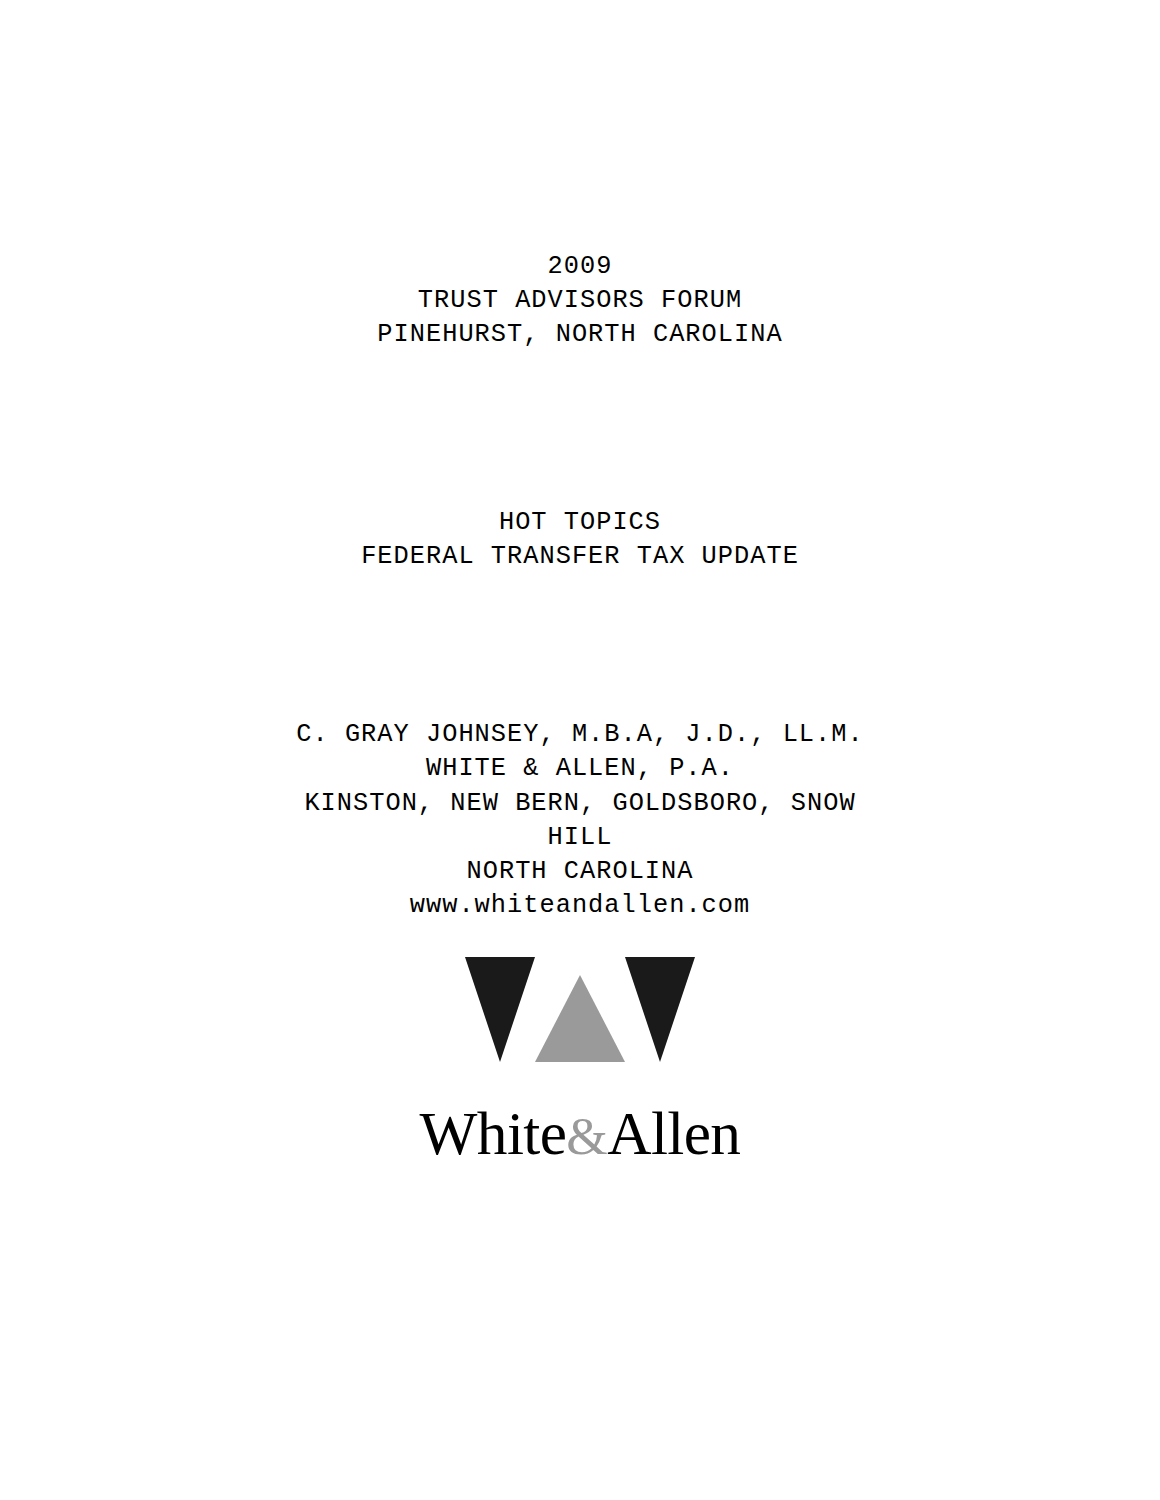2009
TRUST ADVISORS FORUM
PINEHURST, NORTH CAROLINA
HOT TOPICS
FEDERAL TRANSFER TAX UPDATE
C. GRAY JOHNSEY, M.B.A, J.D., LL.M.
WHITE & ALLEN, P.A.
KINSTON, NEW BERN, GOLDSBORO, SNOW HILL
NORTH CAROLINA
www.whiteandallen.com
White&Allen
+ + + + + + +
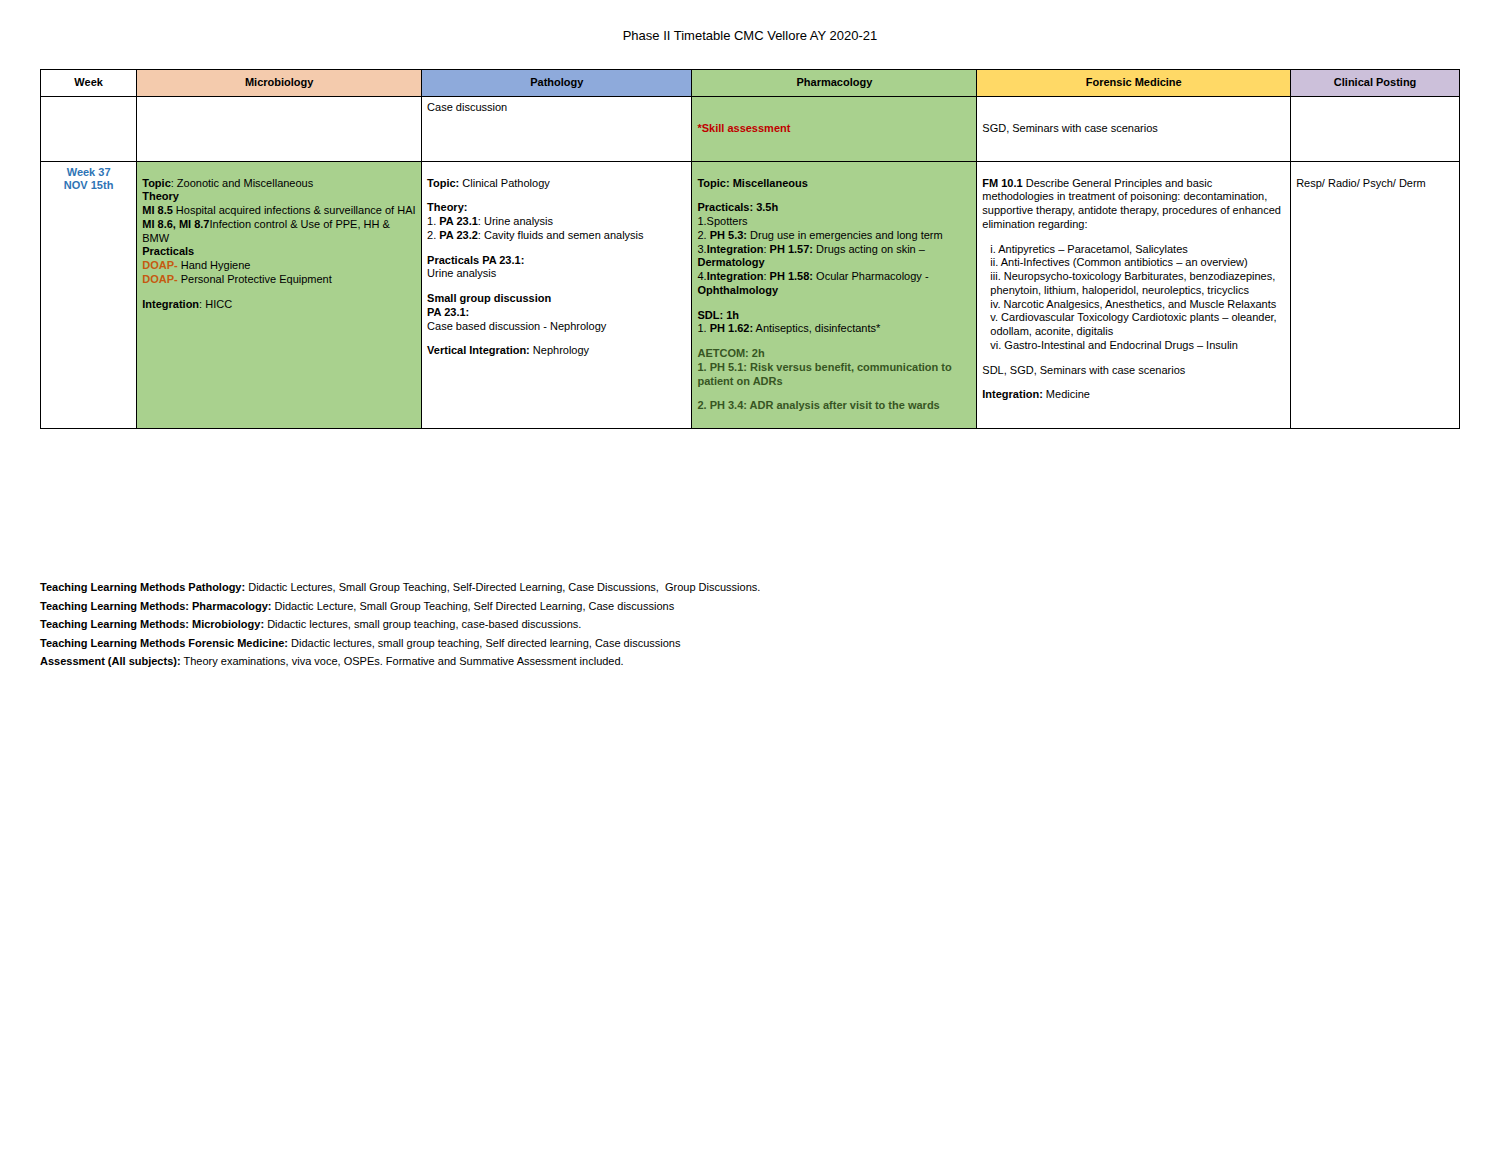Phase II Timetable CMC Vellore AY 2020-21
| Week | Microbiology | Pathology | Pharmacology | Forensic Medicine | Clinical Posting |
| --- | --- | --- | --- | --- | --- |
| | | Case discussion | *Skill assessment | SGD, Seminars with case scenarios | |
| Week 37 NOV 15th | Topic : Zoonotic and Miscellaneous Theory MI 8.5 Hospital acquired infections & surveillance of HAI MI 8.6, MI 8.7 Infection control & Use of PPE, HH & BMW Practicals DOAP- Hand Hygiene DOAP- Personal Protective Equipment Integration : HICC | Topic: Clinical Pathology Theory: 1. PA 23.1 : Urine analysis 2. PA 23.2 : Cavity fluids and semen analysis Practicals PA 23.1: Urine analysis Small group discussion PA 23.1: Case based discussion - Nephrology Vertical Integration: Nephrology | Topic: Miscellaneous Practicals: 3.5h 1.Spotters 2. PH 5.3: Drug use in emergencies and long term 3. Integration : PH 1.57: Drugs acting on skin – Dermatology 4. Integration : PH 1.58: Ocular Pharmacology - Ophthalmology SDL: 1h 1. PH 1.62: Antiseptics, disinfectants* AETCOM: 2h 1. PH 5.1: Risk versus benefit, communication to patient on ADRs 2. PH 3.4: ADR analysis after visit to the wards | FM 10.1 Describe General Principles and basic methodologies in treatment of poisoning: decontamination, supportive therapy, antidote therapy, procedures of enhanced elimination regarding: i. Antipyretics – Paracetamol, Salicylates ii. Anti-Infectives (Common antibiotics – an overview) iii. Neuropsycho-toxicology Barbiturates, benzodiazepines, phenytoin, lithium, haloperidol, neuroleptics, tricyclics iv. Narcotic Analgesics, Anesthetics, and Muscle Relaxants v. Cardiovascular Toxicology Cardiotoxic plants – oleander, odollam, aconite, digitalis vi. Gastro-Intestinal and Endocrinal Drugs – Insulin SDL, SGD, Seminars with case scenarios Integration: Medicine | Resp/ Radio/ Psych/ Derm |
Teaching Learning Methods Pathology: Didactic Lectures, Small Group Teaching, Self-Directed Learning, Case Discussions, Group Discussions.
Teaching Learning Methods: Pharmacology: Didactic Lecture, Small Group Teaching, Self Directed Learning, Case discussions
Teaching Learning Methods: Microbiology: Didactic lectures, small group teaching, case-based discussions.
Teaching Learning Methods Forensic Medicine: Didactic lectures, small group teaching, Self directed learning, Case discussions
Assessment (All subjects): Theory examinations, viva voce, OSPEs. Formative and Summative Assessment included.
+ + + + + + +
**Work instructions:**
What is needed is the number of lines in these entries that include the word "Microbiology"; please give it alone.

**Task answer:**
2